Source document:
Fragrance by Jordin Sparks
- Released: November 8, 2012
- Label: CPL Aromas, Preferred Fragrance
- Predecessor: Fascinate
- Website: Official Website

= Ambition (fragrance) =

Perfume endorsed by Jordin Sparks

Ambition is the third women's fragrance created by American pop/R&B singer, songwriter Jordin Sparks alongside CPL Aromas & Preferred Fragrance, endorsed by Jordin Sparks. The product was released exclusively to Bon-Ton Department Stores nationwide on November 8, 2012 in store and online. Ambition... was Preceded by two additional releases. her first fragrance "Because of You..." and her second fragrance "Fascinate". Each scent was followed with its own Eau De Parfum release and multiple gift sets.

Work instruction: In the text on the Ambition fragrance, which stores got the product exclusively when it was released? None of the items that come after this point are needed.

Saved entries:
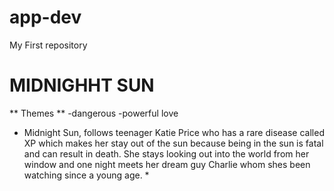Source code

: # app-dev
My First repository

# MIDNIGHHT SUN
** Themes **
-dangerous
-powerful love

* Midnight Sun, follows teenager Katie Price who has a rare disease called XP which makes her stay out of the sun because being in the sun is fatal and can result in death. She stays looking out into the world from her window and one night meets her dream guy Charlie whom shes been watching since a young age. *
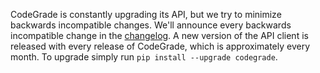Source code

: CodeGrade is constantly upgrading its API, but we try to minimize backwards
incompatible changes. We'll announce every backwards incompatible change in the
[changelog](http://codegrade.com/changelog). A new version of the API
client is released with every release of CodeGrade, which is approximately every
month. To upgrade simply run `pip install --upgrade codegrade`.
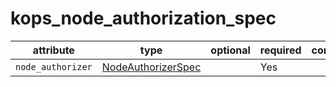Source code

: # kops_node_authorization_spec

| attribute | type | optional | required | computed |
| --- | --- | --- | --- | --- |
| `node_authorizer` | [NodeAuthorizerSpec](./NodeAuthorizerSpec.md) |  | Yes |  |
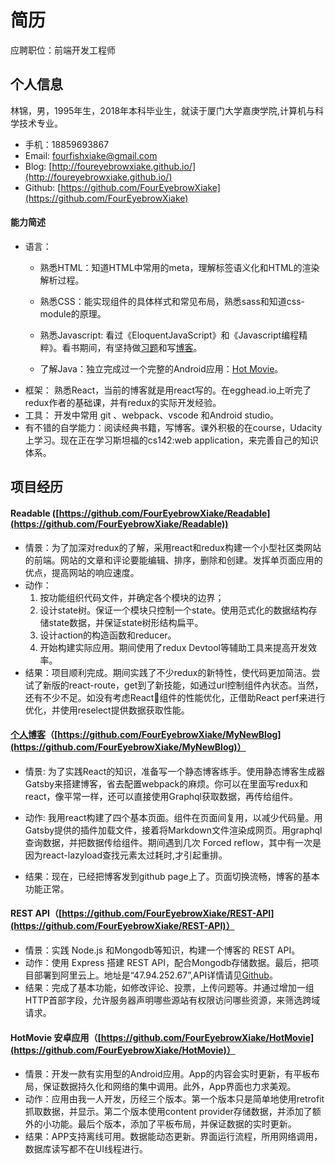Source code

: # 简历

应聘职位：前端开发工程师
## 个人信息
林锦，男，1995年生，2018年本科毕业生，就读于厦门大学嘉庚学院,计算机与科学技术专业。
- 手机：18859693867
- Email: fourfishxiake@gmail.com
- Blog: [http://foureyebrowxiake.github.io/](http://foureyebrowxiake.github.io/)
- Github: [https://github.com/FourEyebrowXiake](https://github.com/FourEyebrowXiake)

#### 能力简述
- 语言：
	- 熟悉HTML：知道HTML中常用的meta，理解标签语义化和HTML的渲染解析过程。
	- 熟悉CSS：能实现组件的具体样式和常见布局，熟悉sass和知道css-module的原理。
	- 熟悉Javascript: 看过《EloquentJavaScript》和《Javascript编程精粹》。看书期间，有坚持做[习题](https://github.com/FourEyebrowXiake/Eloquent-JavaScript-Exercise)和写[博客](http://foureyebrowxiake.github.io/)。

	- 了解Java：独立完成过一个完整的Android应用：[Hot Movie](https://github.com/FourEyebrowXiake/HotMovie)。
- 框架： 熟悉React，当前的博客就是用react写的。在egghead.io上听完了redux作者的基础课，并有redux的实际开发经验。
- 工具： 开发中常用 git 、webpack、vscode 和Android studio。
- 有不错的自学能力：阅读经典书籍，写博客。课外积极的在course，Udacity上学习。现在正在学习斯坦福的cs142:web application，来完善自己的知识体系。


## 项目经历
#### Readable ([https://github.com/FourEyebrowXiake/Readable](https://github.com/FourEyebrowXiake/Readable))

- 情景：为了加深对redux的了解，采用react和redux构建一个小型社区类网站的前端。网站的文章和评论要能编辑、排序，删除和创建。发挥单页面应用的优点，提高网站的响应速度。
- 动作：
	1. 按功能组织代码文件，并确定各个模块的边界；
	2. 设计state树。保证一个模块只控制一个state。使用范式化的数据结构存储state数据，并保证state树形结构扁平。
	3. 设计action的构造函数和reducer。
	4. 开始构建实际应用。期间使用了redux Devtool等辅助工具来提高开发效率。
- 结果：项目顺利完成。期间实践了不少redux的新特性，使代码更加简洁。尝试了新版的react-route，get到了新技能，如通过url控制组件內状态。当然，还有不少不足。如没有考虑React组件的性能优化，正借助React perf来进行优化，并使用reselect提供数据获取性能。


#### [个人博客](https://foureyebrowxiake.github.io/)（[https://github.com/FourEyebrowXiake/MyNewBlog](https://github.com/FourEyebrowXiake/MyNewBlog)）
- 情景: 为了实践React的知识，准备写一个静态博客练手。使用静态博客生成器Gatsby来搭建博客，省去配置webpack的麻烦。你可以在里面写redux和react，像平常一样，还可以直接使用Graphql获取数据，再传给组件。

- 动作: 我用react构建了四个基本页面。组件在页面间复用，以减少代码量。用Gatsby提供的插件加载文件，接着将Markdown文件渲染成网页。用graphql查询数据，并把数据传给组件。期间遇到几次
Forced reflow，其中有一次是因为react-lazyload查找元素太过耗时,才引起重排。
- 结果：现在，已经把博客发到github page上了。页面切换流畅，博客的基本功能正常。

#### REST API（[https://github.com/FourEyebrowXiake/REST-API](https://github.com/FourEyebrowXiake/REST-API)）
- 情景：实践 Node.js 和Mongodb等知识，构建一个博客的 REST API。
- 动作：使用 Express 搭建 REST API，配合Mongodb存储数据。最后，把项目部署到阿里云上。地址是“47.94.252.67”,API详情请见[Github](https://github.com/FourEyebrowXiake/REST-API)。
- 结果：完成了基本功能，如修改评论、投票，上传问题等。并通过增加一组HTTP首部字段，允许服务器声明哪些源站有权限访问哪些资源，来筛选跨域请求。

#### HotMovie 安卓应用（[https://github.com/FourEyebrowXiake/HotMovie](https://github.com/FourEyebrowXiake/HotMovie)）
- 情景：开发一款有实用型的Android应用。App的内容会实时更新，有平板布局，保证数据持久化和网络的集中调用。此外，App界面也力求美观。
- 动作：应用由我一人开发，历经三个版本。第一个版本只是简单地使用retrofit抓取数据，并显示。第二个版本使用content provider存储数据，并添加了额外的小功能。最后个版本，添加了平板布局，并保证数据的实时更新。
- 结果：APP支持离线可用。数据能动态更新。界面运行流程，所用网络调用，数据库读写都不在UI线程进行。
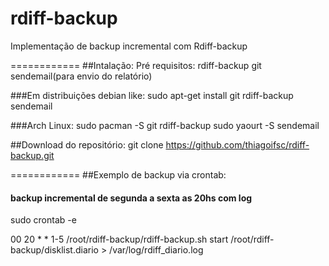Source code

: rdiff-backup
============
Implementação de backup incremental com Rdiff-backup

============
##Intalação:
Pré requisitos:
rdiff-backup git sendemail(para envio do relatório)

###Em distribuições debian like:
sudo apt-get install git rdiff-backup sendemail

###Arch Linux:
sudo pacman -S git rdiff-backup
sudo yaourt -S sendemail

##Download do repositório:
git clone https://github.com/thiagoifsc/rdiff-backup.git

============
##Exemplo de backup via crontab:

#### backup incremental de segunda a sexta as 20hs com log
sudo crontab -e

00 20 *  *  1-5 	/root/rdiff-backup/rdiff-backup.sh start /root/rdiff-backup/disklist.diario > /var/log/rdiff_diario.log
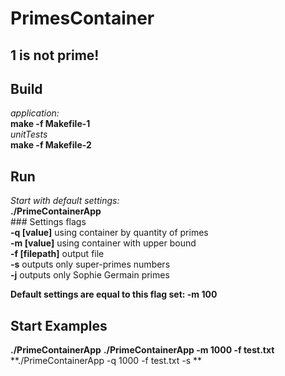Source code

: # PrimesContainer 
## 1 is not prime!
## Build  
  *application:*  
  **make -f Makefile-1**  
  *unitTests*  
  **make -f Makefile-2**    
## Run  
   *Start with default settings:*  
    **./PrimeContainerApp**   
    ### Settings flags   
   **-q [value]** using container by quantity of primes  
   **-m [value]** using container with upper bound   
   **-f [filepath]** output file  
   **-s** outputs only super-primes numbers  
   **-j** outputs only Sophie Germain primes  
   
   **Default settings are equal to this flag set:  -m 100**  
 ## Start Examples  
   **./PrimeContainerApp**
   **./PrimeContainerApp -m 1000 -f test.txt**
   **./PrimeContainerApp -q 1000 -f test.txt -s **
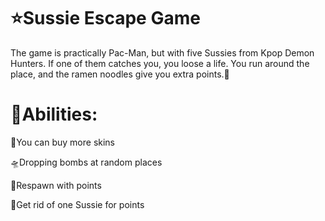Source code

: # ⭐️Sussie Escape Game
The game is practically Pac-Man, but with five Sussies from Kpop Demon Hunters. If one of them catches you, you loose a life. You run around the place, and the ramen noodles give you extra points.🥡


# 👾Abilities:

🎯You can buy more skins

🛸Dropping bombs at random places

🧸Respawn with points

🥊Get rid of one Sussie for points
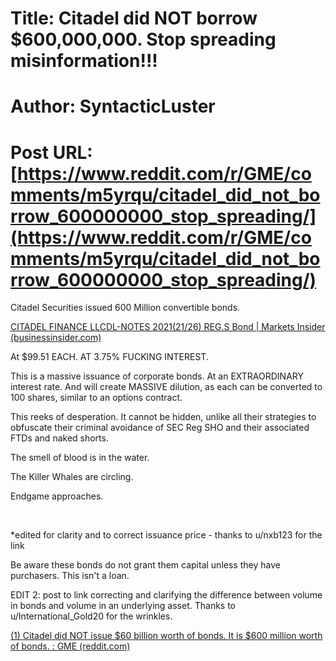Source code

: # Title: Citadel did NOT borrow $600,000,000. Stop spreading misinformation!!!
# Author: SyntacticLuster
# Post URL: [https://www.reddit.com/r/GME/comments/m5yrqu/citadel_did_not_borrow_600000000_stop_spreading/](https://www.reddit.com/r/GME/comments/m5yrqu/citadel_did_not_borrow_600000000_stop_spreading/)


Citadel Securities issued 600 Million convertible bonds.

[CITADEL FINANCE LLCDL-NOTES 2021(21/26) REG.S Bond | Markets Insider (businessinsider.com)](https://markets.businessinsider.com/bonds/citadel_finance_llcdl-notes_202121-26_regs-bond-2026-usu1718raa69)

At $99.51 EACH. AT 3.75% FUCKING INTEREST.

This is a massive issuance of corporate bonds. At an EXTRAORDINARY interest rate. And will create MASSIVE dilution, as each can be converted to 100 shares, similar to an options contract.

This reeks of desperation. It cannot be hidden, unlike all their strategies to obfuscate their criminal avoidance of SEC Reg SHO and their associated FTDs and naked shorts.

The smell of blood is in the water.

The Killer Whales are circling.

Endgame approaches.

&#x200B;

\*edited for clarity and to correct issuance price - thanks to u/nxb123 for the link

Be aware these bonds do not grant them capital unless they have purchasers. This isn't a loan.

EDIT 2: post to link correcting and clarifying the difference between volume in bonds and volume in an underlying asset. Thanks to u/International_Gold20 for the wrinkles.

 [(1) Citadel did NOT issue $60 billion worth of bonds. It is $600 million worth of bonds. : GME (reddit.com)](https://www.reddit.com/r/GME/comments/m5zt6n/citadel_did_not_issue_60_billion_worth_of_bonds/?utm_source=share&utm_medium=ios_app&utm_name=iossmf)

Task answer: Bon-Ton Department Stores nationwide, in store and online.